Here are a few they should consider, which won’t undercut conservative principles if the party is wise enough to get beyond superficial rhetoric and willing to no longer be beholden to its most extreme wing:

1.) Shut up about black crime and the black out-of-wedlock birth rate. Every time a Republican brings up those issues, usually to deflect from the very real issue of police brutality or to excuse a George Zimmerman killing a Trayvon Martin, it further cements the party’s image that it is willing to use a particular image of black life as a political football first and foremost, if not exclusively.

2.) Persuade most, if not all, Republican elected officials to go on the kind of listening tour Paul Ryan took a few years ago. Ryan stopped using the damaging “makers vs. takers” rhetoric he had become known for through the 2012 election cycle and went to where the black people are and did something novel: listened. He didn’t go to sell conservatism or tell black people how they should live. He interacted with the folks who have been on the ground trying to solve some of the community’s most complex, intractable problems. And it can’t be done just during an election cycle or in front of cameras. It has to be a continuous commitment, even when they are not received warmly.

3.) Once that listening tour is complete—though it never should officially end—announce programs and policies that were born during the tour, created through a true collaboration of the Republican and those in the communities he listened to.

4.) Channel the John McCain of 2008, when he shut down a Republican at one of his presidential rallies who tried to spread rumors about Barack Obama’s ethnicity and loyalty to America. It cannot be stressed enough how much of a hit the Republican brand took in the eyes of black Americans when so many top officials either excused or looked the other way when Trump and others were pushing the racist birther claim.

5.) Understand why your embrace of some prominent black conservatives—the sheriff in Milwaukee, Ben Carson, the South Carolina pastor who tweeted an image of Hillary Clinton in blackface, Herman Cain, etc.—is making your job harder, not easier. If they could help you effectively reach a broader black audience, the black vote total you’d be receiving would already be in the double-digits.
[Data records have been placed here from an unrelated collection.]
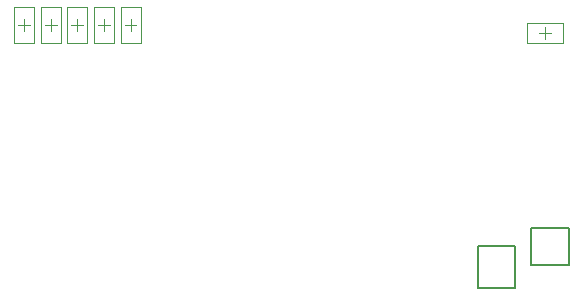
<source format=gbr>
%TF.GenerationSoftware,Altium Limited,Altium Designer,21.0.9 (235)*%
G04 Layer_Color=32768*
%FSLAX45Y45*%
%MOMM*%
%TF.SameCoordinates,EF7BBA3F-781E-4618-A6AB-C8CA2981E545*%
%TF.FilePolarity,Positive*%
%TF.FileFunction,Other,Top_Courtyard*%
%TF.Part,Single*%
G01*
G75*
%TA.AperFunction,NonConductor*%
%ADD81C,0.20000*%
%ADD150C,0.05000*%
D81*
X7813000Y795000D02*
Y1105000D01*
X8137000D01*
Y795000D02*
Y1105000D01*
X7813000Y795000D02*
X8137000D01*
X7370000Y599690D02*
X7680000D01*
Y950310D01*
X7370000D02*
X7680000D01*
X7370000Y599690D02*
Y950310D01*
D150*
X7782420Y2670100D02*
X8082420D01*
X7782420Y2840100D02*
X8082420D01*
X7932420Y2705100D02*
Y2805100D01*
X7882420Y2755100D02*
X7982420D01*
X7782420Y2670100D02*
Y2840100D01*
X8082420Y2670100D02*
Y2840100D01*
X4340000Y2675000D02*
X4510000D01*
X4340000Y2975000D02*
X4510000D01*
X4425000Y2775000D02*
Y2875000D01*
X4375000Y2825000D02*
X4475000D01*
X4510000Y2675000D02*
Y2975000D01*
X4340000Y2675000D02*
Y2975000D01*
X3890000Y2675000D02*
X4060000D01*
X3890000Y2975000D02*
X4060000D01*
X3975000Y2775000D02*
Y2875000D01*
X3925000Y2825000D02*
X4025000D01*
X4060000Y2675000D02*
Y2975000D01*
X3890000Y2675000D02*
Y2975000D01*
X4115000Y2675000D02*
X4285000D01*
X4115000Y2975000D02*
X4285000D01*
X4200000Y2775000D02*
Y2875000D01*
X4150000Y2825000D02*
X4250000D01*
X4285000Y2675000D02*
Y2975000D01*
X4115000Y2675000D02*
Y2975000D01*
X3665000Y2675000D02*
X3835000D01*
X3665000Y2975000D02*
X3835000D01*
X3750000Y2775000D02*
Y2875000D01*
X3700000Y2825000D02*
X3800000D01*
X3835000Y2675000D02*
Y2975000D01*
X3665000Y2675000D02*
Y2975000D01*
X3440000Y2675000D02*
X3610000D01*
X3440000Y2975000D02*
X3610000D01*
X3525000Y2775000D02*
Y2875000D01*
X3475000Y2825000D02*
X3575000D01*
X3610000Y2675000D02*
Y2975000D01*
X3440000Y2675000D02*
Y2975000D01*
%TF.MD5,61380e29295456681302132f59a90926*%
M02*

</source>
They simply underscore the belief that you are OK with black people as long as they make you comfortable and say only what you already want to believe about black people. They are a barrier to your long-term goal, not a bridge.

6.) You have to be willing to swallow your pride and shift on an important policy or two. A few possibilities: bucking the NRA and adopting legitimate gun control that doesn’t undermine the Second Amendment, which many Republicans favor any way; having Congress modify the Affordable Care Act to improve rather than destroy it, as well as persuading more Republican governors to adopt the Medicaid expansion; stopping the push for restrictive voter ID laws or sit down with Democrats to find a real compromise on the issue so the black and poor won’t feel you are trying to turn the clock back to the days of the literacy test and grandfather clauses.
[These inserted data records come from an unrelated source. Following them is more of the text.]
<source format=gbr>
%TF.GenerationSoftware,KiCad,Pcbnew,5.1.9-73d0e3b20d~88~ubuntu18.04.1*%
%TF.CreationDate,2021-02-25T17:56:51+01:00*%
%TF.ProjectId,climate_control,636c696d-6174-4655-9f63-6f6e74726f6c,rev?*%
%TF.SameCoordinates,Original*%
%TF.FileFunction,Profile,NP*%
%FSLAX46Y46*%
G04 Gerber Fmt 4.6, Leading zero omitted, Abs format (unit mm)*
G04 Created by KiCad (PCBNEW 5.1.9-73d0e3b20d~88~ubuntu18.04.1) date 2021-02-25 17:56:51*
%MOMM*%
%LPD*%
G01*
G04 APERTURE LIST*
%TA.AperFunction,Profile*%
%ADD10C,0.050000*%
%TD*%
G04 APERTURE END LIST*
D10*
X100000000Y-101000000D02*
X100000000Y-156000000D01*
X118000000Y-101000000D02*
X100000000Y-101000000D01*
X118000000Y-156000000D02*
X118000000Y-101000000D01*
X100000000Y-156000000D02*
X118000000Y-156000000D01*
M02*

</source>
The truth is that the GOP has dug itself an enormously deep hole with black people, who had been voting for Republicans in fairly large numbers until Barry Goldwater happened. The party has to commit to changing its image and consider policies that are attractive to black voters that remain within the boundaries of traditional conservative thought. There is already the fertile ground of criminal justice reform the party can build upon. It’s doable.

But until the GOP is willing to commit to that process—a yearslong one—it shouldn’t expect black voters to jump ship to them because, unlike what Trump is selling, black voters know that while more progress must be made, they do, in fact, have a lot to lose by embracing a Republican Party unwilling to embrace them first.